*Exercise data:*
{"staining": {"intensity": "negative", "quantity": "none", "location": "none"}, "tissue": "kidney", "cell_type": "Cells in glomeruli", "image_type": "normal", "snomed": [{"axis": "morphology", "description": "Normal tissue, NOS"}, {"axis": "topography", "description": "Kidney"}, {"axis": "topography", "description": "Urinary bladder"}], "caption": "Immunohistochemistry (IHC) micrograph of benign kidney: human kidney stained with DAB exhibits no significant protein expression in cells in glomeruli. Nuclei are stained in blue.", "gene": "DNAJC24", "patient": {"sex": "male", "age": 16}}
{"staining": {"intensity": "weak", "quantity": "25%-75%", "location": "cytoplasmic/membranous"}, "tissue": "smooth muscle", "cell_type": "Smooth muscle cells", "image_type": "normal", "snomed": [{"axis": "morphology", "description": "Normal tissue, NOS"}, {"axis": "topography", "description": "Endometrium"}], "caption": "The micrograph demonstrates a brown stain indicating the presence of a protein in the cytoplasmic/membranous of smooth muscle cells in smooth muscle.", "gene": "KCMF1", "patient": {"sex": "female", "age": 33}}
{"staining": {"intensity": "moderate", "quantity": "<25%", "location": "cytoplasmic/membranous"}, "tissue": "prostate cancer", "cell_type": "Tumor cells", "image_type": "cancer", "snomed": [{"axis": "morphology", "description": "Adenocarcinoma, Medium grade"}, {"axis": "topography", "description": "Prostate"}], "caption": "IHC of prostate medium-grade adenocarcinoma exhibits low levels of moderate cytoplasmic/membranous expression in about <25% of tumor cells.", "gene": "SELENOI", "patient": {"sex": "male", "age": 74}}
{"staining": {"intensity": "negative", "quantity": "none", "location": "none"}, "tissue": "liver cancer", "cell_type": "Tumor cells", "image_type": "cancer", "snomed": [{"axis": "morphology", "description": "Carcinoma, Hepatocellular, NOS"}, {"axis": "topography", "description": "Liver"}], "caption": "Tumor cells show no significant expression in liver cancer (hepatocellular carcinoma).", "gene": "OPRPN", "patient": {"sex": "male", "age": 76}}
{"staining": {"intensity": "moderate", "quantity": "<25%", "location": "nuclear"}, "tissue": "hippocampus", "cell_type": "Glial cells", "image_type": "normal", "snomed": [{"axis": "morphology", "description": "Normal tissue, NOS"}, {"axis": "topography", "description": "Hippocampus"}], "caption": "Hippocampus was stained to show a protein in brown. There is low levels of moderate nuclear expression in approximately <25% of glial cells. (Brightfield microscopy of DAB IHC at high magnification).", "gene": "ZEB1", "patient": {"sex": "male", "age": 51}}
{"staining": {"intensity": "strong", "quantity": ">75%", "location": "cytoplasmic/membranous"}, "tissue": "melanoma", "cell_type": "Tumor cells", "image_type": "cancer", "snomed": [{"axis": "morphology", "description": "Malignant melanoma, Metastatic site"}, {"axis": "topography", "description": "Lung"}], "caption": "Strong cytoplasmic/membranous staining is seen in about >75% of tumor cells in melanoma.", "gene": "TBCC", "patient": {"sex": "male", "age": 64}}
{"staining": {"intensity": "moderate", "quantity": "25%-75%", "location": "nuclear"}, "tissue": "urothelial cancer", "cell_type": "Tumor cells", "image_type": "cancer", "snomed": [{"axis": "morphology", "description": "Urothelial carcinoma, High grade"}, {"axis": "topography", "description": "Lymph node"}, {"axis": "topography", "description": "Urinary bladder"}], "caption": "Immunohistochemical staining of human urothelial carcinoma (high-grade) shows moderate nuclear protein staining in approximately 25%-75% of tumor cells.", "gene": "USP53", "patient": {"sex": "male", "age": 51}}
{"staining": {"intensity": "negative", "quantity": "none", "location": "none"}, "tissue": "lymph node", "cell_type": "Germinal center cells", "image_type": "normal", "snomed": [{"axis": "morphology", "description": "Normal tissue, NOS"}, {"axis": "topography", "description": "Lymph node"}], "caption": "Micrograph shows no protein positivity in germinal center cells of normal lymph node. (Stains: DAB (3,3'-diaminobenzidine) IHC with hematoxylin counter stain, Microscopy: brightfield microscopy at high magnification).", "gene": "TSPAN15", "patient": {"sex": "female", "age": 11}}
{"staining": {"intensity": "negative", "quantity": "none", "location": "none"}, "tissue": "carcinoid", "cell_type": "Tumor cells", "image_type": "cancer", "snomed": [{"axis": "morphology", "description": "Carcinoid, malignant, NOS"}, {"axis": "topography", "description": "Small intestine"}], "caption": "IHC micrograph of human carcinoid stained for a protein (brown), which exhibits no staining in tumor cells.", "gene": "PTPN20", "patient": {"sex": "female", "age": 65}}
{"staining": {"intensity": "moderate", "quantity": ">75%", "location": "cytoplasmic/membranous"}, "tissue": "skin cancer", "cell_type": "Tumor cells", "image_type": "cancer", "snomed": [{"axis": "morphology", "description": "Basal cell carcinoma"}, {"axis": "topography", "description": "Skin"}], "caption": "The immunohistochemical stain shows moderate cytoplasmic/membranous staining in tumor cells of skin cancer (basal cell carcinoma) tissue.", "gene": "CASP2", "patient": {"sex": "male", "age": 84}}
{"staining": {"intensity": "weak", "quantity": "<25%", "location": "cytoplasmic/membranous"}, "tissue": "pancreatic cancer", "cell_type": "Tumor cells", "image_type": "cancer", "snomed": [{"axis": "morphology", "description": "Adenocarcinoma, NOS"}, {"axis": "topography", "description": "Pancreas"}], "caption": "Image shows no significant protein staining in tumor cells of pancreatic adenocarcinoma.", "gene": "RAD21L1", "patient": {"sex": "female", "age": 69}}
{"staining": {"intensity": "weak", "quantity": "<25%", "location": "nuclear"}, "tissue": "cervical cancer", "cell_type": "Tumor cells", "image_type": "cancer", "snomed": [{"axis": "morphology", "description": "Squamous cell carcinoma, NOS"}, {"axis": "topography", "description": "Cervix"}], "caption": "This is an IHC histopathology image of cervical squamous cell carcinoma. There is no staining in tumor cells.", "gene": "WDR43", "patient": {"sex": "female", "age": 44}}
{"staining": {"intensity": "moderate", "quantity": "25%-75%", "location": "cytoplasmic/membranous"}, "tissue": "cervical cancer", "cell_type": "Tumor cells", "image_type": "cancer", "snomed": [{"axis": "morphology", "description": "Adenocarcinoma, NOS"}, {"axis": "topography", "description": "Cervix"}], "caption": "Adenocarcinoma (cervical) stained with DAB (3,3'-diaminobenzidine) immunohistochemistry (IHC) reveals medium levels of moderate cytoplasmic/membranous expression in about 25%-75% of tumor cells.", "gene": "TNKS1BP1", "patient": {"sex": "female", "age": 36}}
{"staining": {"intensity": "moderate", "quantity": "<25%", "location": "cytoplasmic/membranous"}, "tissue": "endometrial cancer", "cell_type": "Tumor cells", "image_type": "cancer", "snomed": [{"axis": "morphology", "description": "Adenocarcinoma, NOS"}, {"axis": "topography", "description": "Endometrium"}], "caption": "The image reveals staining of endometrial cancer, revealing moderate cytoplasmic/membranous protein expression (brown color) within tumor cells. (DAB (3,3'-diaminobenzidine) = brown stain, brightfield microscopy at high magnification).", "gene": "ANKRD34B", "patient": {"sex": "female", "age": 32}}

*What the exercise asks:*
Output every entry shown above, exactly.

*Exercise answer:*
{"staining": {"intensity": "negative", "quantity": "none", "location": "none"}, "tissue": "kidney", "cell_type": "Cells in glomeruli", "image_type": "normal", "snomed": [{"axis": "morphology", "description": "Normal tissue, NOS"}, {"axis": "topography", "description": "Kidney"}, {"axis": "topography", "description": "Urinary bladder"}], "caption": "Immunohistochemistry (IHC) micrograph of benign kidney: human kidney stained with DAB exhibits no significant protein expression in cells in glomeruli. Nuclei are stained in blue.", "gene": "DNAJC24", "patient": {"sex": "male", "age": 16}}
{"staining": {"intensity": "weak", "quantity": "25%-75%", "location": "cytoplasmic/membranous"}, "tissue": "smooth muscle", "cell_type": "Smooth muscle cells", "image_type": "normal", "snomed": [{"axis": "morphology", "description": "Normal tissue, NOS"}, {"axis": "topography", "description": "Endometrium"}], "caption": "The micrograph demonstrates a brown stain indicating the presence of a protein in the cytoplasmic/membranous of smooth muscle cells in smooth muscle.", "gene": "KCMF1", "patient": {"sex": "female", "age": 33}}
{"staining": {"intensity": "moderate", "quantity": "<25%", "location": "cytoplasmic/membranous"}, "tissue": "prostate cancer", "cell_type": "Tumor cells", "image_type": "cancer", "snomed": [{"axis": "morphology", "description": "Adenocarcinoma, Medium grade"}, {"axis": "topography", "description": "Prostate"}], "caption": "IHC of prostate medium-grade adenocarcinoma exhibits low levels of moderate cytoplasmic/membranous expression in about <25% of tumor cells.", "gene": "SELENOI", "patient": {"sex": "male", "age": 74}}
{"staining": {"intensity": "negative", "quantity": "none", "location": "none"}, "tissue": "liver cancer", "cell_type": "Tumor cells", "image_type": "cancer", "snomed": [{"axis": "morphology", "description": "Carcinoma, Hepatocellular, NOS"}, {"axis": "topography", "description": "Liver"}], "caption": "Tumor cells show no significant expression in liver cancer (hepatocellular carcinoma).", "gene": "OPRPN", "patient": {"sex": "male", "age": 76}}
{"staining": {"intensity": "moderate", "quantity": "<25%", "location": "nuclear"}, "tissue": "hippocampus", "cell_type": "Glial cells", "image_type": "normal", "snomed": [{"axis": "morphology", "description": "Normal tissue, NOS"}, {"axis": "topography", "description": "Hippocampus"}], "caption": "Hippocampus was stained to show a protein in brown. There is low levels of moderate nuclear expression in approximately <25% of glial cells. (Brightfield microscopy of DAB IHC at high magnification).", "gene": "ZEB1", "patient": {"sex": "male", "age": 51}}
{"staining": {"intensity": "strong", "quantity": ">75%", "location": "cytoplasmic/membranous"}, "tissue": "melanoma", "cell_type": "Tumor cells", "image_type": "cancer", "snomed": [{"axis": "morphology", "description": "Malignant melanoma, Metastatic site"}, {"axis": "topography", "description": "Lung"}], "caption": "Strong cytoplasmic/membranous staining is seen in about >75% of tumor cells in melanoma.", "gene": "TBCC", "patient": {"sex": "male", "age": 64}}
{"staining": {"intensity": "moderate", "quantity": "25%-75%", "location": "nuclear"}, "tissue": "urothelial cancer", "cell_type": "Tumor cells", "image_type": "cancer", "snomed": [{"axis": "morphology", "description": "Urothelial carcinoma, High grade"}, {"axis": "topography", "description": "Lymph node"}, {"axis": "topography", "description": "Urinary bladder"}], "caption": "Immunohistochemical staining of human urothelial carcinoma (high-grade) shows moderate nuclear protein staining in approximately 25%-75% of tumor cells.", "gene": "USP53", "patient": {"sex": "male", "age": 51}}
{"staining": {"intensity": "negative", "quantity": "none", "location": "none"}, "tissue": "lymph node", "cell_type": "Germinal center cells", "image_type": "normal", "snomed": [{"axis": "morphology", "description": "Normal tissue, NOS"}, {"axis": "topography", "description": "Lymph node"}], "caption": "Micrograph shows no protein positivity in germinal center cells of normal lymph node. (Stains: DAB (3,3'-diaminobenzidine) IHC with hematoxylin counter stain, Microscopy: brightfield microscopy at high magnification).", "gene": "TSPAN15", "patient": {"sex": "female", "age": 11}}
{"staining": {"intensity": "negative", "quantity": "none", "location": "none"}, "tissue": "carcinoid", "cell_type": "Tumor cells", "image_type": "cancer", "snomed": [{"axis": "morphology", "description": "Carcinoid, malignant, NOS"}, {"axis": "topography", "description": "Small intestine"}], "caption": "IHC micrograph of human carcinoid stained for a protein (brown), which exhibits no staining in tumor cells.", "gene": "PTPN20", "patient": {"sex": "female", "age": 65}}
{"staining": {"intensity": "moderate", "quantity": ">75%", "location": "cytoplasmic/membranous"}, "tissue": "skin cancer", "cell_type": "Tumor cells", "image_type": "cancer", "snomed": [{"axis": "morphology", "description": "Basal cell carcinoma"}, {"axis": "topography", "description": "Skin"}], "caption": "The immunohistochemical stain shows moderate cytoplasmic/membranous staining in tumor cells of skin cancer (basal cell carcinoma) tissue.", "gene": "CASP2", "patient": {"sex": "male", "age": 84}}
{"staining": {"intensity": "weak", "quantity": "<25%", "location": "cytoplasmic/membranous"}, "tissue": "pancreatic cancer", "cell_type": "Tumor cells", "image_type": "cancer", "snomed": [{"axis": "morphology", "description": "Adenocarcinoma, NOS"}, {"axis": "topography", "description": "Pancreas"}], "caption": "Image shows no significant protein staining in tumor cells of pancreatic adenocarcinoma.", "gene": "RAD21L1", "patient": {"sex": "female", "age": 69}}
{"staining": {"intensity": "weak", "quantity": "<25%", "location": "nuclear"}, "tissue": "cervical cancer", "cell_type": "Tumor cells", "image_type": "cancer", "snomed": [{"axis": "morphology", "description": "Squamous cell carcinoma, NOS"}, {"axis": "topography", "description": "Cervix"}], "caption": "This is an IHC histopathology image of cervical squamous cell carcinoma. There is no staining in tumor cells.", "gene": "WDR43", "patient": {"sex": "female", "age": 44}}
{"staining": {"intensity": "moderate", "quantity": "25%-75%", "location": "cytoplasmic/membranous"}, "tissue": "cervical cancer", "cell_type": "Tumor cells", "image_type": "cancer", "snomed": [{"axis": "morphology", "description": "Adenocarcinoma, NOS"}, {"axis": "topography", "description": "Cervix"}], "caption": "Adenocarcinoma (cervical) stained with DAB (3,3'-diaminobenzidine) immunohistochemistry (IHC) reveals medium levels of moderate cytoplasmic/membranous expression in about 25%-75% of tumor cells.", "gene": "TNKS1BP1", "patient": {"sex": "female", "age": 36}}
{"staining": {"intensity": "moderate", "quantity": "<25%", "location": "cytoplasmic/membranous"}, "tissue": "endometrial cancer", "cell_type": "Tumor cells", "image_type": "cancer", "snomed": [{"axis": "morphology", "description": "Adenocarcinoma, NOS"}, {"axis": "topography", "description": "Endometrium"}], "caption": "The image reveals staining of endometrial cancer, revealing moderate cytoplasmic/membranous protein expression (brown color) within tumor cells. (DAB (3,3'-diaminobenzidine) = brown stain, brightfield microscopy at high magnification).", "gene": "ANKRD34B", "patient": {"sex": "female", "age": 32}}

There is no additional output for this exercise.